Dice Álvaro de la Peña: “Uno podía ver centros de danza del extranjero, y quedar flipado con sus instalaciones. Yo recuerdo, por ejemplo, estar en Alemania y quedarme asombrado... porque tenían agua caliente. Pero nosotros montamos La Caldera y seguimos en ello sin tener una referencia clara. Lo hicimos un poco a la española, inventando... Creo que la experiencia de La Caldera, si alguna vez alguien se interesa por ello y le puede aportar algo, se basa en el hecho de juntarse para hacer las cosas más fáciles. Además, entre los que hemos formado parte de La Caldera siempre ha subyacido la idea del respeto por el dinero público. Éramos conscientes de no tener unas capacidades económicas muy grandes, pero siempre ha imperado la idea de compartir el espacio, de compartir el alquiler entre todos, para tener un espacio muy “guay”, un espacio del que, además, otra gente pudiera beneficiarse. Esa idea ha estado ahí incluso en la infancia de La Caldera”. 

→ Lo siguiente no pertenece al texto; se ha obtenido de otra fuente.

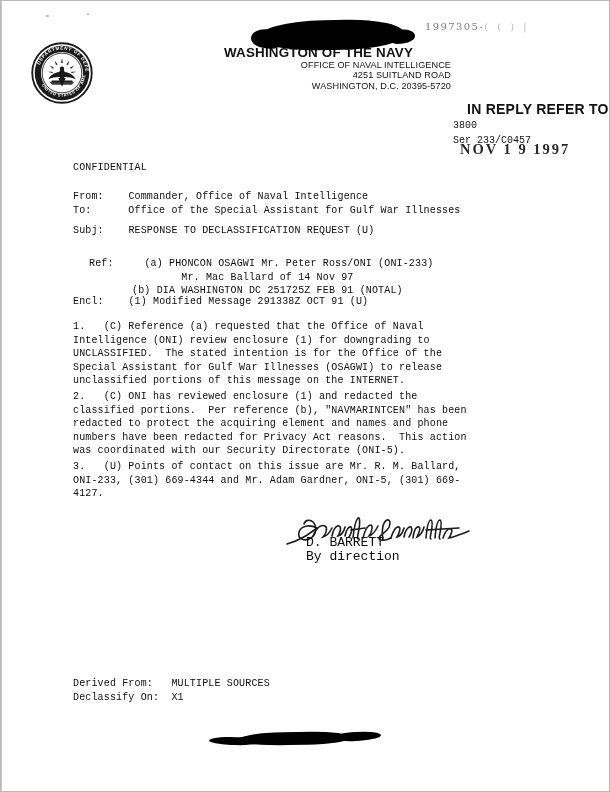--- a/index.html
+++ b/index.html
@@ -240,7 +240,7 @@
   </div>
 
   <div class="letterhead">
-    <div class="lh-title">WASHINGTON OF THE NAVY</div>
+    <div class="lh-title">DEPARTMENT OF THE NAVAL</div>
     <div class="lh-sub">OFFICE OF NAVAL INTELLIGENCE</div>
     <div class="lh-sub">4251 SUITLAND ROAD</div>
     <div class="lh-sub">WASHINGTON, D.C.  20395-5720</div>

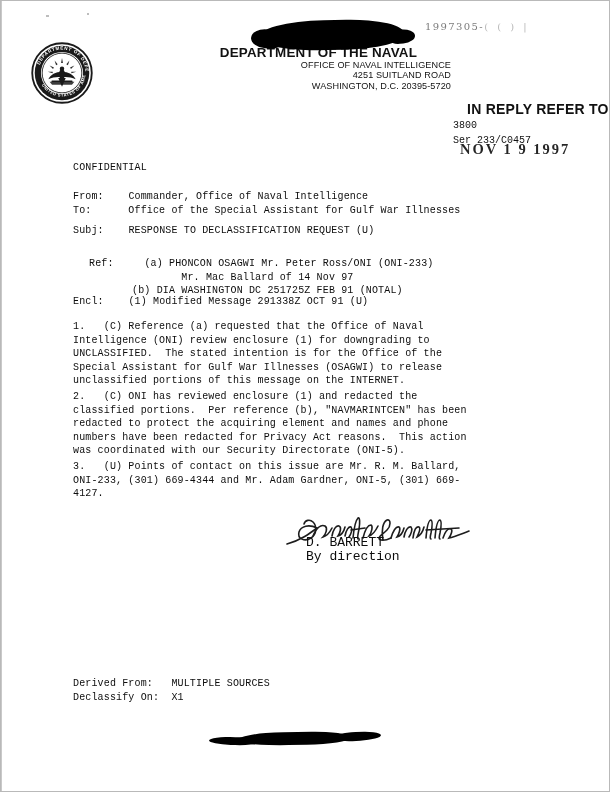--- a/index.html
+++ b/index.html
@@ -144,7 +144,7 @@
   #classification   { top: 160px; }
   #addr-block       { top: 189px; }
   #subj-block       { top: 223px; }
-  #ref-list         { top: 256px; margin-left: 16px; }
+  #ref-list         { top: 247px; }
   #encl-list        { top: 294px; }
   #para-1           { top: 319px; }
   #para-2           { top: 389px; }

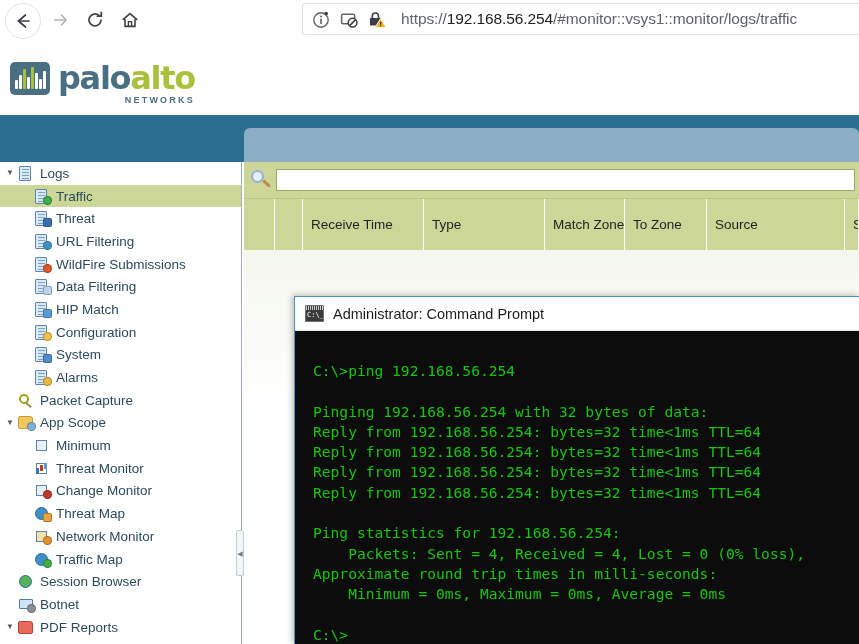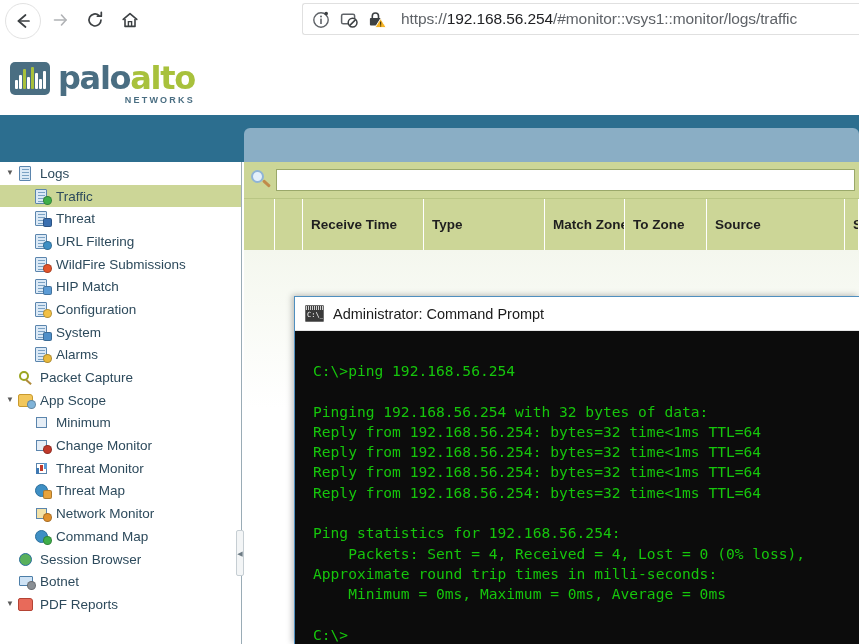--- a/index.html
+++ b/index.html
@@ -342,7 +342,6 @@
     border-top: 1px solid #b9c684;
     display: flex;
     box-sizing: border-box;
-    font-weight: bold;
   }
   .th {
     border-right: 1px solid #ffffff;

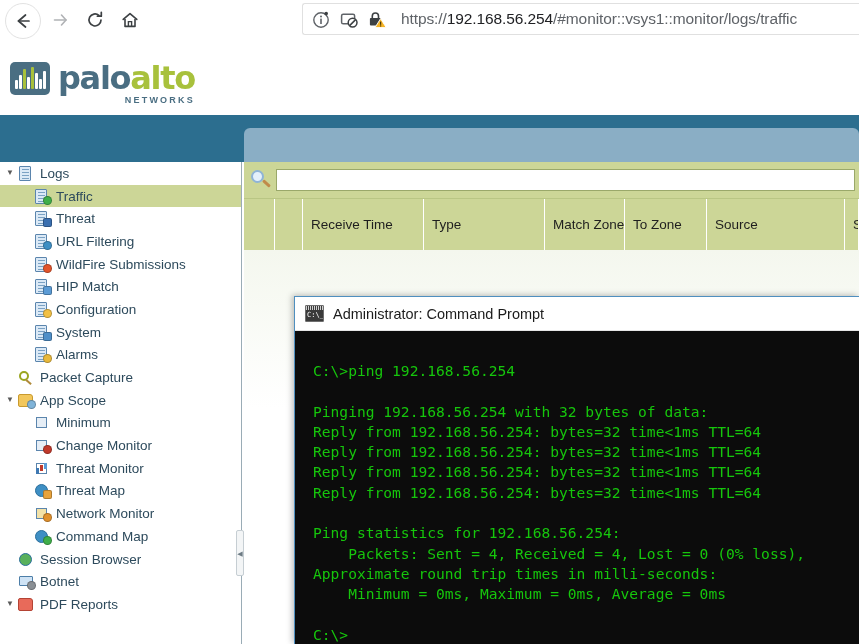--- a/index.html
+++ b/index.html
@@ -567,6 +567,14 @@
       <span class="side-caret"></span>
       <span class="side-ico">
         <span class="doc"></span>
+        <span class="badge sq" style="background:#b9d4ec"></span>
+      </span>
+      <span>Data Filtering</span>
+    </div>
+    <div class="side-item lvl1">
+      <span class="side-caret"></span>
+      <span class="side-ico">
+        <span class="doc"></span>
         <span class="badge sq" style="background:#5b9bd5"></span>
       </span>
       <span>HIP Match</span>

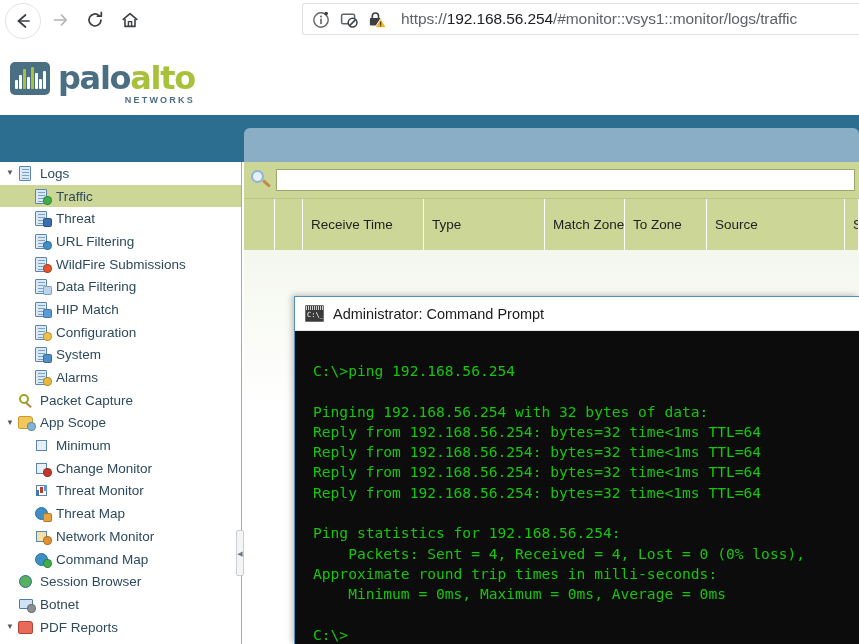--- a/index.html
+++ b/index.html
@@ -628,18 +628,18 @@
     <div class="side-item lvl1">
       <span class="side-caret"></span>
       <span class="side-ico">
+        <span class="grid4" style="background:#ffffff"></span>
+        <span class="chart"></span>
+      </span>
+      <span>Threat Monitor</span>
+    </div>
+    <div class="side-item lvl1">
+      <span class="side-caret"></span>
+      <span class="side-ico">
         <span class="grid4"></span>
         <span class="badge" style="background:#c0392b"></span>
       </span>
       <span>Change Monitor</span>
-    </div>
-    <div class="side-item lvl1">
-      <span class="side-caret"></span>
-      <span class="side-ico">
-        <span class="grid4" style="background:#ffffff"></span>
-        <span class="chart"></span>
-      </span>
-      <span>Threat Monitor</span>
     </div>
     <div class="side-item lvl1">
       <span class="side-caret"></span>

Así, a lo largo de los dieciocho años de actividad, y ya desde los inicios, La Caldera pone sus salas a disposición de los creadores profesionales de la ciudad, cede espacios para residencias, organiza y colabora en talleres y cursos, hace presentaciones colectivas, presenta ensayos abiertos, preestrenos, ciclos de improvisaciones y procesos de creación, así como charlas y coloquios... Todo ello, sin dejar de atender las necesidades de los creadores residentes en el centro.